Could you copy the records verbatim from the line with "Schema: each photo" up to and including the line with "0.011443, 0.760871, 0.289729]]", leaving the pictures out?

Provided data
'''

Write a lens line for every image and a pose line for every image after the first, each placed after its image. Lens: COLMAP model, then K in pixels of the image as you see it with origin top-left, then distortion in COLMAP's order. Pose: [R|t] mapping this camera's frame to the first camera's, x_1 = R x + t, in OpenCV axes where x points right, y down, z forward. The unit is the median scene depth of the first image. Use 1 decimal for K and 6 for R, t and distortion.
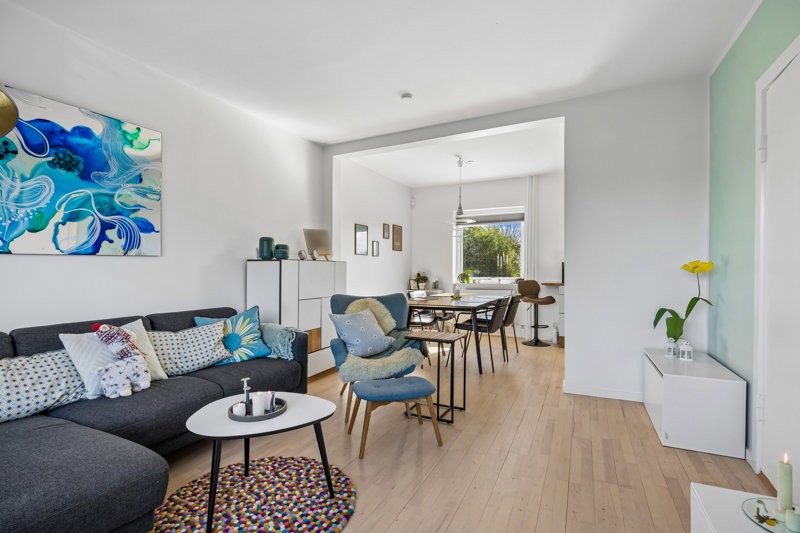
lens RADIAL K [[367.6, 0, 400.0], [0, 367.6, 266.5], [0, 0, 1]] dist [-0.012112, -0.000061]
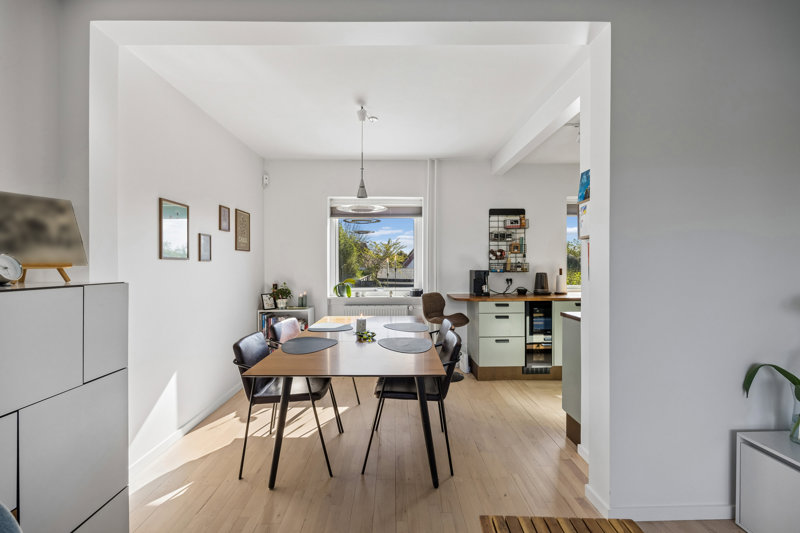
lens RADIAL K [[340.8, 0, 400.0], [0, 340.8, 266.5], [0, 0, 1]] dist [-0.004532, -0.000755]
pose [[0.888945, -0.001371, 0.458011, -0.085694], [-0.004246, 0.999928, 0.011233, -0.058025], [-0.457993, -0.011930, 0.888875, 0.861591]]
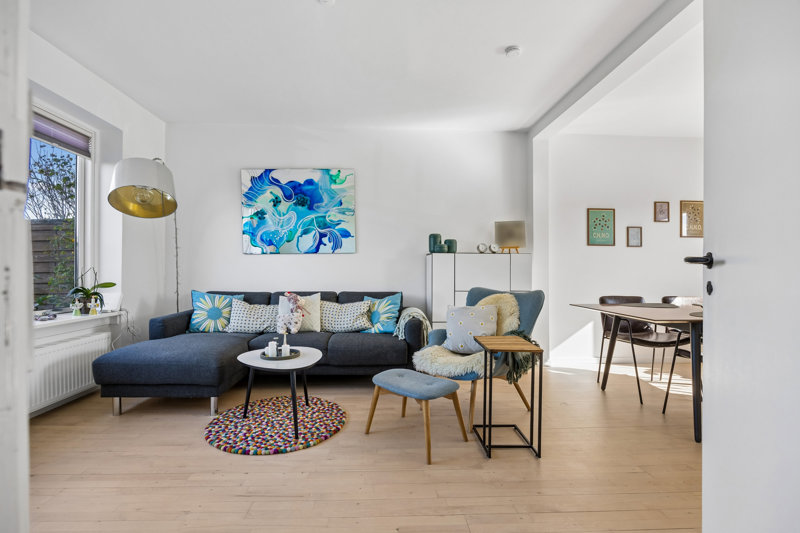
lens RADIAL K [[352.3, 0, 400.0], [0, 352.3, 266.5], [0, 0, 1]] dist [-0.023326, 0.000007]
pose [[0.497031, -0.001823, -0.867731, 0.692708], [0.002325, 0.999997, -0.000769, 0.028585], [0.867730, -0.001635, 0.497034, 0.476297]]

'''
'''

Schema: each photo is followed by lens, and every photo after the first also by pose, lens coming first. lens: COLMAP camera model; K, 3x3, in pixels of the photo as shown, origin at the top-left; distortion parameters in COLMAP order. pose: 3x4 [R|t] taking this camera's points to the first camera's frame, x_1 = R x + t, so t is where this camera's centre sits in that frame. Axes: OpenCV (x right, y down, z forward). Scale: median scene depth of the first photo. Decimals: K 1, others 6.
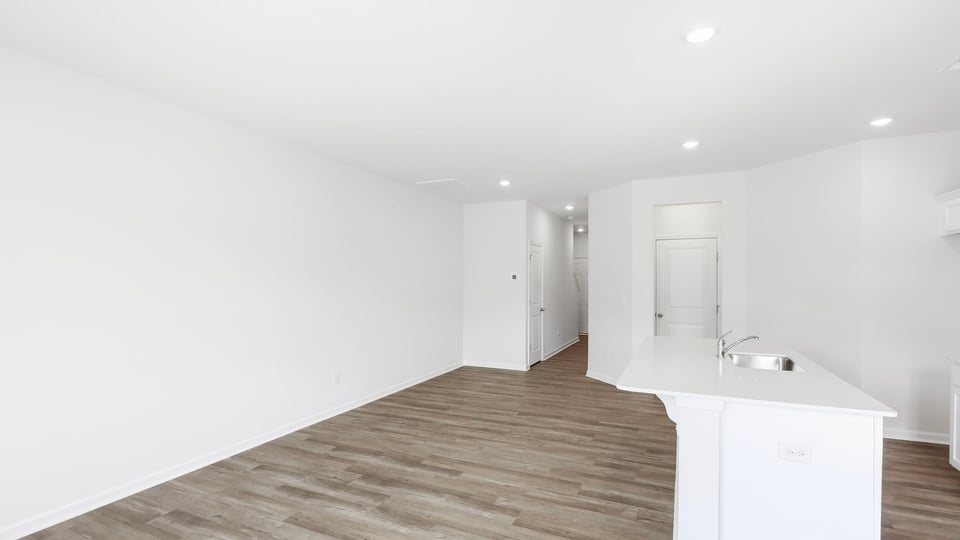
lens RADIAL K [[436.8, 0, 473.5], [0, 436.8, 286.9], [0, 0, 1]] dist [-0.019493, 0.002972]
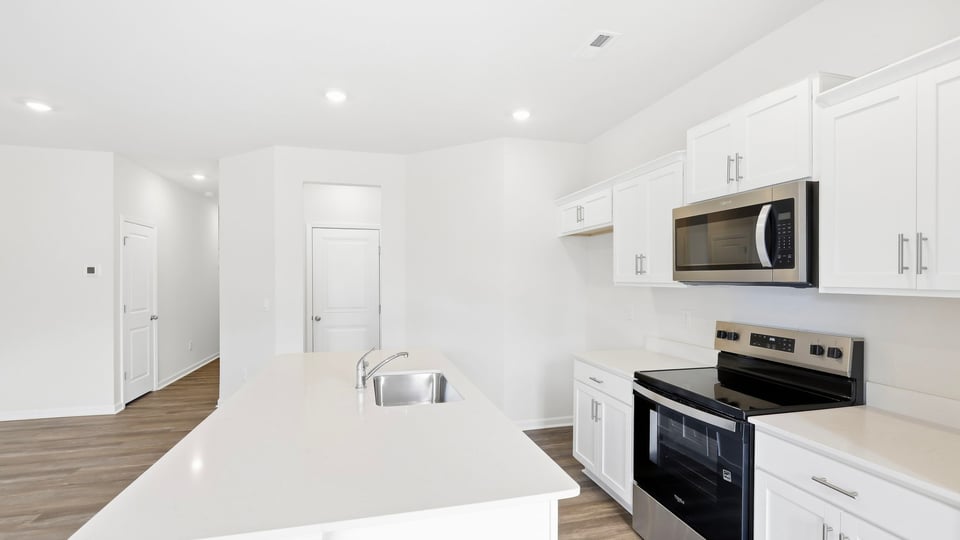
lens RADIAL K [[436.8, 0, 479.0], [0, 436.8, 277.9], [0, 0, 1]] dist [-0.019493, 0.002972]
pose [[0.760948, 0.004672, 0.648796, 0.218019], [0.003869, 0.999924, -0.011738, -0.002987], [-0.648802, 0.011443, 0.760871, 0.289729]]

'''
'''

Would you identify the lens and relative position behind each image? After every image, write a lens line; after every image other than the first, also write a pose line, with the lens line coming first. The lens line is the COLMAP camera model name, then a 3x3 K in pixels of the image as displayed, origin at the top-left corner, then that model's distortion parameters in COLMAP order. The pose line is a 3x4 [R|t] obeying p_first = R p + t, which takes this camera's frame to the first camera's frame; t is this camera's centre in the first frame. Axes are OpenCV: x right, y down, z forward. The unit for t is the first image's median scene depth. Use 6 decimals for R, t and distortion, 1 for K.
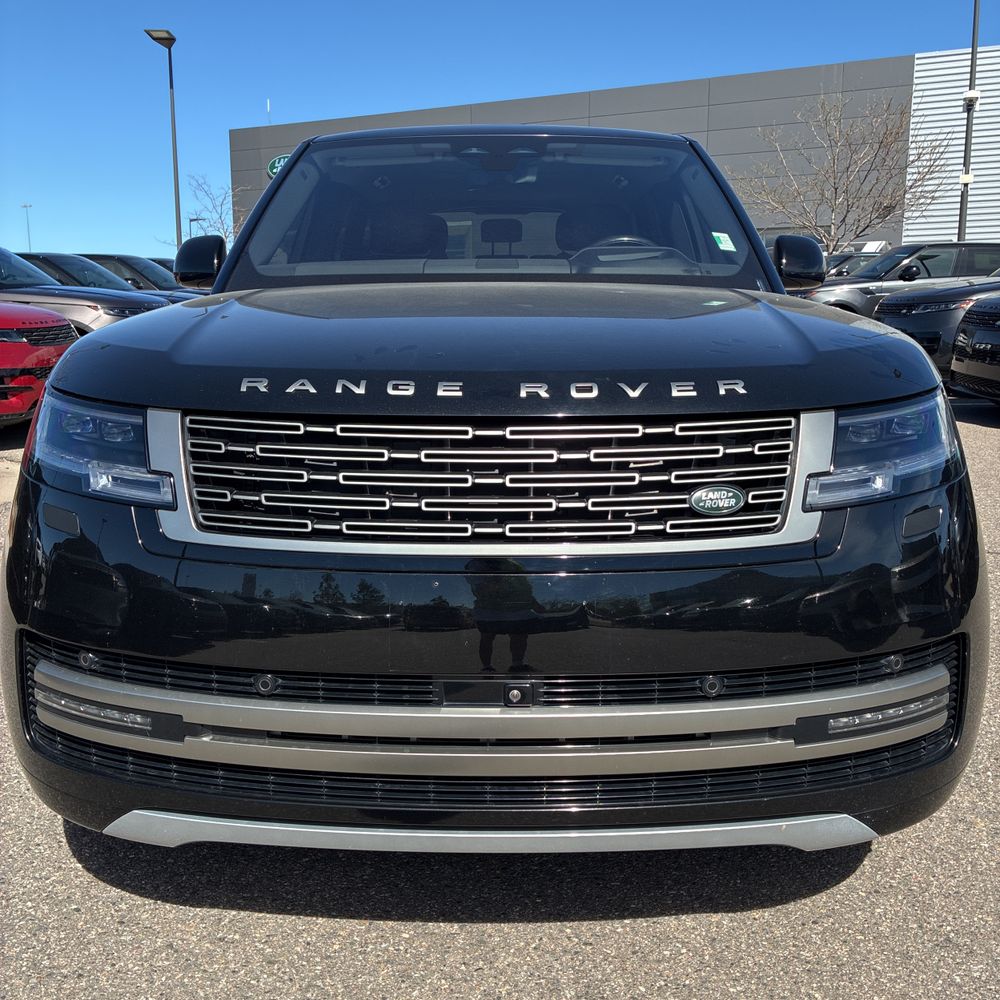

'''

Solution to this problem
Schema: each photo is followed by lens, and every photo after the first also by pose, lens coming first. lens: COLMAP camera model; K, 3x3, in pixels of the photo as shown, origin at the top-left; distortion parameters in COLMAP order. pose: 3x4 [R|t] taking this camera's points to the first camera's frame, x_1 = R x + t, so t is where this camera's centre sits in that frame. Axes: OpenCV (x right, y down, z forward). Scale: median scene depth of the first photo. Decimals: K 1, others 6.
lens RADIAL K [[436.8, 0, 473.5], [0, 436.8, 286.9], [0, 0, 1]] dist [-0.019493, 0.002972]
lens RADIAL K [[436.8, 0, 479.0], [0, 436.8, 277.9], [0, 0, 1]] dist [-0.019493, 0.002972]
pose [[0.760948, 0.004672, 0.648796, 0.218019], [0.003869, 0.999924, -0.011738, -0.002987], [-0.648802, 0.011443, 0.760871, 0.289729]]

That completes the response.